┌──

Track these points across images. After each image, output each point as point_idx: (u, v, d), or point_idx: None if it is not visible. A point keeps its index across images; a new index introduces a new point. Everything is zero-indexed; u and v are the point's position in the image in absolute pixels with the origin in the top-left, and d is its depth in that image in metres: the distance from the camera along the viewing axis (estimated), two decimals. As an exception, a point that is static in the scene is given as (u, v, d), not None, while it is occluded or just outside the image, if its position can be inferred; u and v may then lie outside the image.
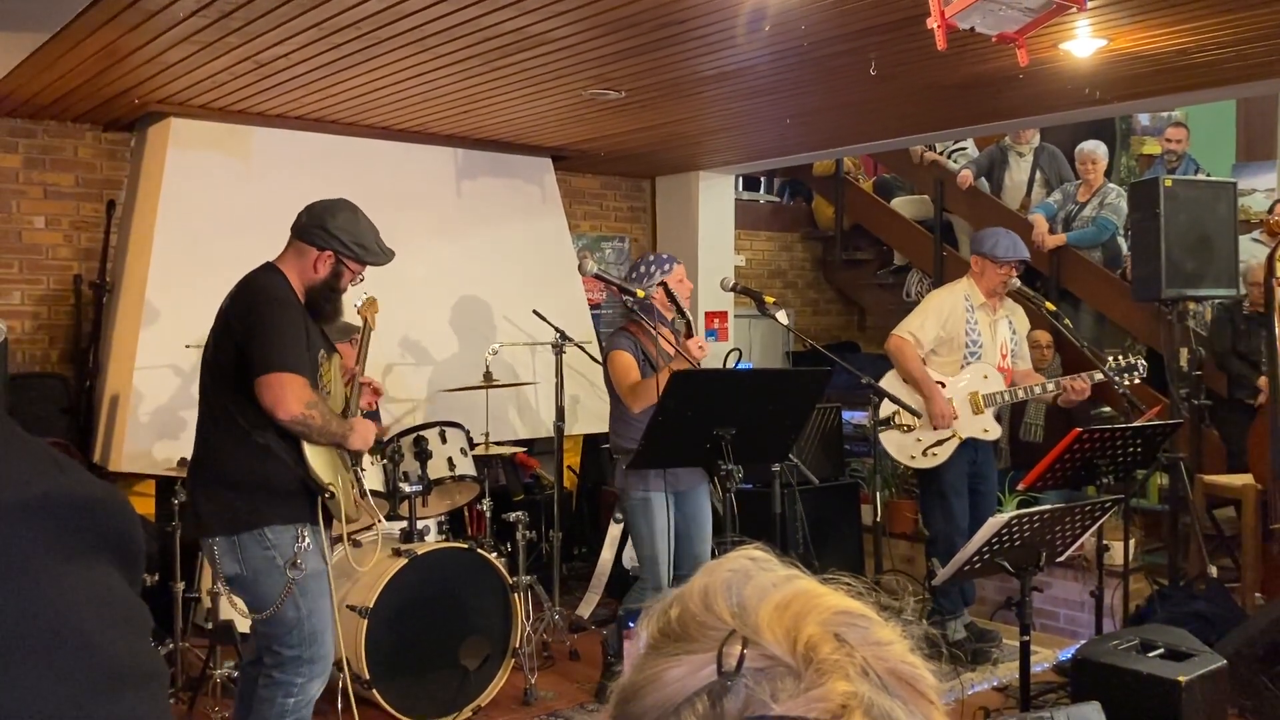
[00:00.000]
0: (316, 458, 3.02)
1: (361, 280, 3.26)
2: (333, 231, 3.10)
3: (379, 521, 4.07)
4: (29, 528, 0.55)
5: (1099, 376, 4.63)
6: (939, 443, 4.73)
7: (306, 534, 3.02)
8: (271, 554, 2.98)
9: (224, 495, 2.99)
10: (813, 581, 0.64)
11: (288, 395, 2.87)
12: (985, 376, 4.76)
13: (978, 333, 4.78)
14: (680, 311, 4.05)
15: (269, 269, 3.12)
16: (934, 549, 4.80)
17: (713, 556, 4.01)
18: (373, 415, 4.92)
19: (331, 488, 3.04)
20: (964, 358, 4.76)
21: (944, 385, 4.74)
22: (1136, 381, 4.70)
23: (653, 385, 3.79)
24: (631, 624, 2.08)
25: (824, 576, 0.66)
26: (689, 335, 4.04)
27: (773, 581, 0.64)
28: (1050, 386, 4.73)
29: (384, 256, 3.24)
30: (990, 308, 4.81)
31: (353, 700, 3.57)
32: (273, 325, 2.94)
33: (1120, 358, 4.69)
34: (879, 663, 0.59)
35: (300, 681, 3.02)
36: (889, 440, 4.78)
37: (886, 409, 4.63)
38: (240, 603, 3.28)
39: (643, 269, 4.24)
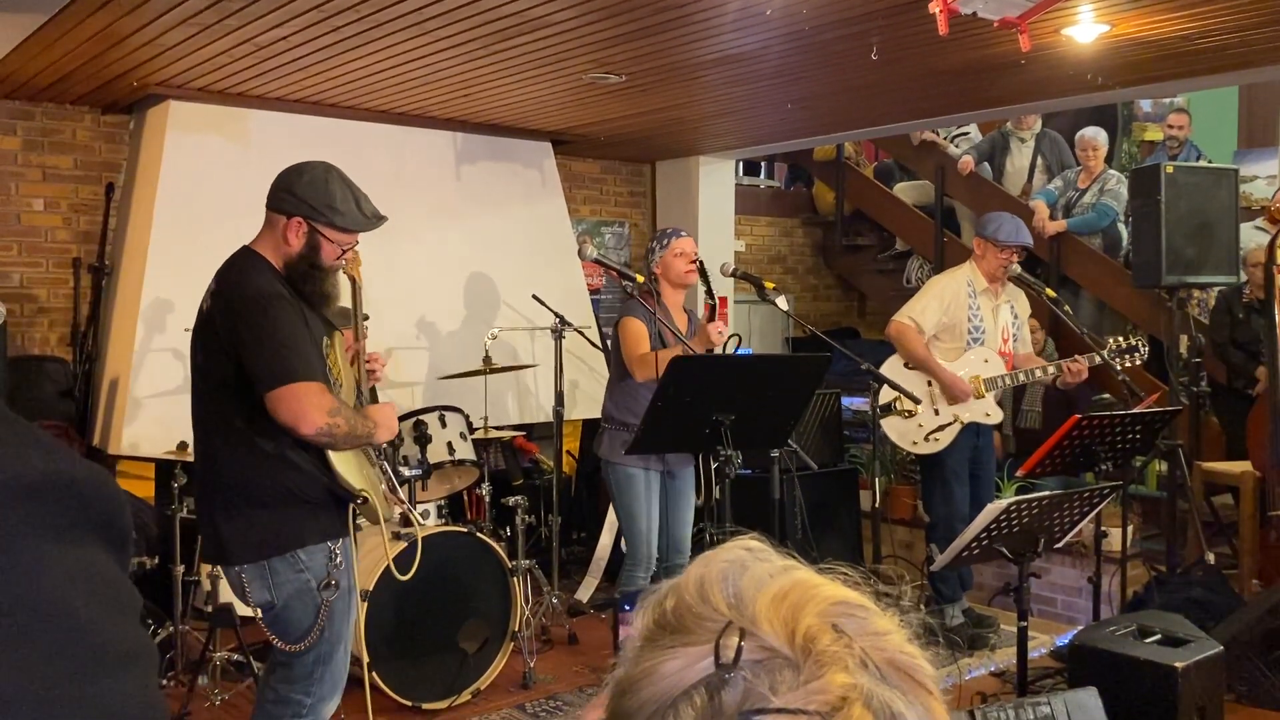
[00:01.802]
0: (343, 463, 2.72)
1: (352, 250, 2.83)
2: (298, 194, 2.68)
3: (416, 519, 3.99)
4: (15, 507, 0.55)
5: (1097, 360, 4.63)
6: (941, 428, 4.73)
7: (339, 550, 2.73)
8: (305, 576, 2.68)
9: (252, 515, 2.66)
10: (810, 572, 0.64)
11: (308, 408, 2.55)
12: (986, 361, 4.75)
13: (980, 318, 4.77)
14: (709, 292, 4.06)
15: (245, 253, 2.75)
16: (934, 534, 4.81)
17: (708, 545, 4.03)
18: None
19: (364, 492, 2.73)
20: (967, 344, 4.75)
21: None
22: (1137, 363, 4.70)
23: (660, 357, 3.82)
24: (627, 608, 2.08)
25: (821, 566, 0.65)
26: (711, 318, 4.03)
27: (769, 572, 0.63)
28: (1051, 369, 4.73)
29: (365, 220, 2.76)
30: (992, 293, 4.80)
31: (327, 684, 3.57)
32: (271, 329, 2.58)
33: (1122, 339, 4.69)
34: (877, 653, 0.59)
35: (309, 702, 2.77)
36: (890, 427, 4.77)
37: (887, 395, 4.62)
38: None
39: (650, 245, 4.31)
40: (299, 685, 2.76)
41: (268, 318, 2.60)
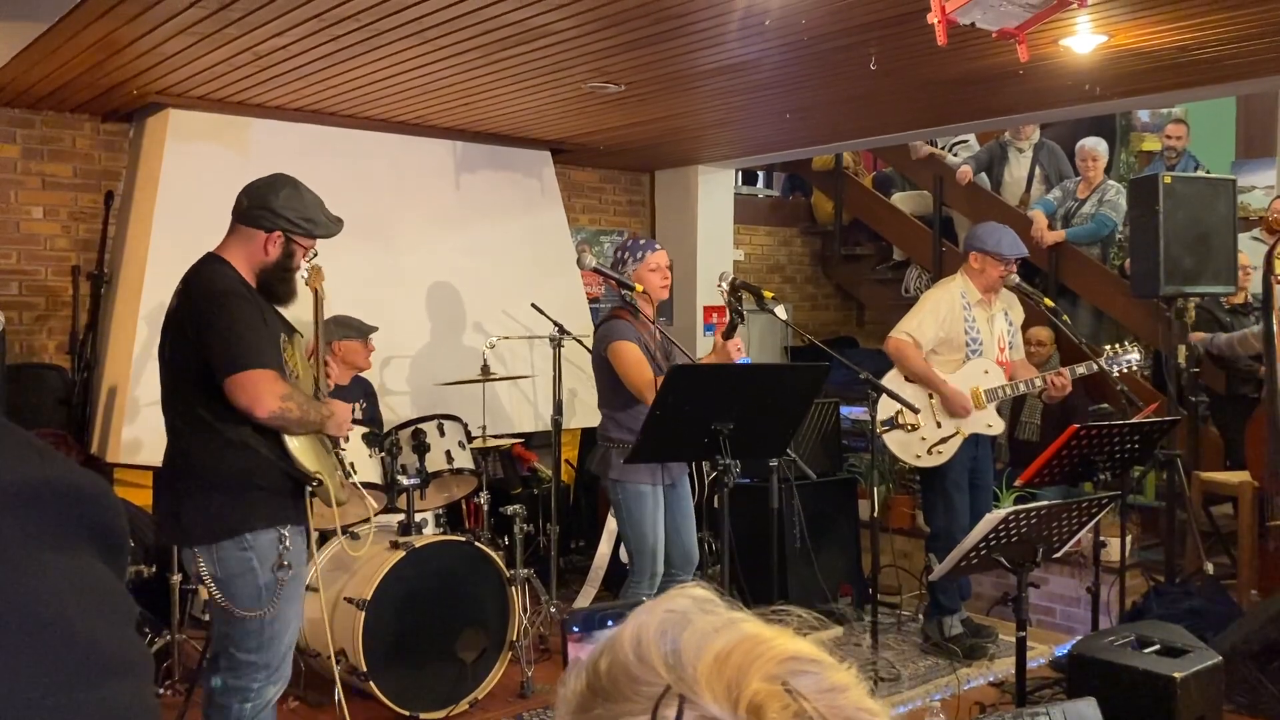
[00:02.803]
0: (299, 447, 2.95)
1: (315, 255, 3.12)
2: (278, 211, 2.97)
3: (372, 505, 4.00)
4: (11, 515, 0.54)
5: (1080, 370, 4.65)
6: (943, 440, 4.71)
7: (288, 534, 2.93)
8: (248, 555, 2.88)
9: (211, 498, 2.88)
10: (759, 625, 0.58)
11: (262, 392, 2.80)
12: (985, 371, 4.74)
13: (976, 330, 4.76)
14: (739, 314, 3.97)
15: (212, 260, 3.00)
16: (935, 544, 4.79)
17: (706, 553, 3.98)
18: (369, 398, 4.92)
19: (319, 475, 2.96)
20: (966, 356, 4.75)
21: (945, 380, 4.73)
22: (1134, 369, 4.71)
23: None
24: (576, 629, 2.04)
25: (773, 610, 0.60)
26: (729, 336, 3.98)
27: (714, 626, 0.57)
28: (1038, 382, 4.74)
29: (334, 227, 3.09)
30: (986, 303, 4.80)
31: (341, 696, 3.57)
32: (229, 322, 2.84)
33: (1118, 345, 4.70)
34: (833, 712, 0.54)
35: (255, 687, 2.93)
36: (893, 440, 4.76)
37: (888, 410, 4.62)
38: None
39: (618, 255, 4.16)
40: (245, 672, 2.93)
41: (226, 311, 2.85)
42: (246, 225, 3.01)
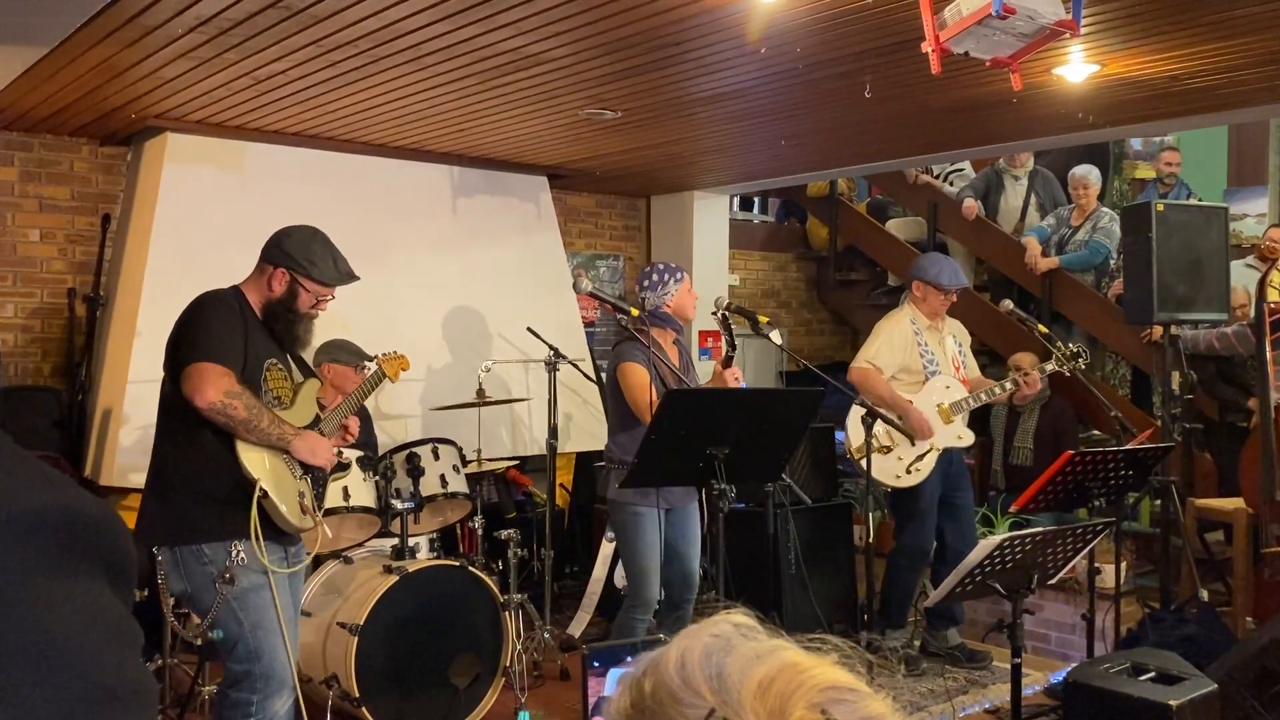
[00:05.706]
0: (248, 453, 3.01)
1: (328, 302, 3.23)
2: (284, 249, 3.16)
3: (326, 535, 3.94)
4: (20, 542, 0.55)
5: (1050, 368, 4.89)
6: (920, 457, 4.82)
7: (240, 547, 3.00)
8: (209, 569, 3.00)
9: (167, 498, 3.03)
10: (799, 652, 0.59)
11: (204, 382, 2.90)
12: (947, 387, 4.92)
13: (931, 352, 4.94)
14: (730, 343, 3.98)
15: (228, 287, 3.18)
16: (897, 561, 4.94)
17: (699, 578, 3.93)
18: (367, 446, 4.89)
19: (262, 484, 3.00)
20: (926, 377, 4.90)
21: (910, 402, 4.85)
22: (1082, 367, 4.95)
23: None
24: (597, 664, 2.04)
25: (810, 637, 0.61)
26: (728, 365, 3.98)
27: (757, 652, 0.58)
28: (1008, 385, 4.89)
29: (338, 276, 3.21)
30: (935, 328, 4.98)
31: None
32: (198, 322, 3.01)
33: (1067, 346, 4.93)
34: None
35: (256, 699, 3.00)
36: (871, 465, 4.79)
37: (858, 436, 4.70)
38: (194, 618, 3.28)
39: (655, 278, 4.14)
40: (244, 685, 3.01)
41: (201, 314, 3.03)
42: (261, 260, 3.21)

└──

*Exercise brief*: Look through the entries above and quote exactly the lines from the line with "[00:01.802]" to the line with "41: (268, 318, 2.60)", counting both of those lines.

*The answer*:
[00:01.802]
0: (343, 463, 2.72)
1: (352, 250, 2.83)
2: (298, 194, 2.68)
3: (416, 519, 3.99)
4: (15, 507, 0.55)
5: (1097, 360, 4.63)
6: (941, 428, 4.73)
7: (339, 550, 2.73)
8: (305, 576, 2.68)
9: (252, 515, 2.66)
10: (810, 572, 0.64)
11: (308, 408, 2.55)
12: (986, 361, 4.75)
13: (980, 318, 4.77)
14: (709, 292, 4.06)
15: (245, 253, 2.75)
16: (934, 534, 4.81)
17: (708, 545, 4.03)
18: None
19: (364, 492, 2.73)
20: (967, 344, 4.75)
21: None
22: (1137, 363, 4.70)
23: (660, 357, 3.82)
24: (627, 608, 2.08)
25: (821, 566, 0.65)
26: (711, 318, 4.03)
27: (769, 572, 0.63)
28: (1051, 369, 4.73)
29: (365, 220, 2.76)
30: (992, 293, 4.80)
31: (327, 684, 3.57)
32: (271, 329, 2.58)
33: (1122, 339, 4.69)
34: (877, 653, 0.59)
35: (309, 702, 2.77)
36: (890, 427, 4.77)
37: (887, 395, 4.62)
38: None
39: (650, 245, 4.31)
40: (299, 685, 2.76)
41: (268, 318, 2.60)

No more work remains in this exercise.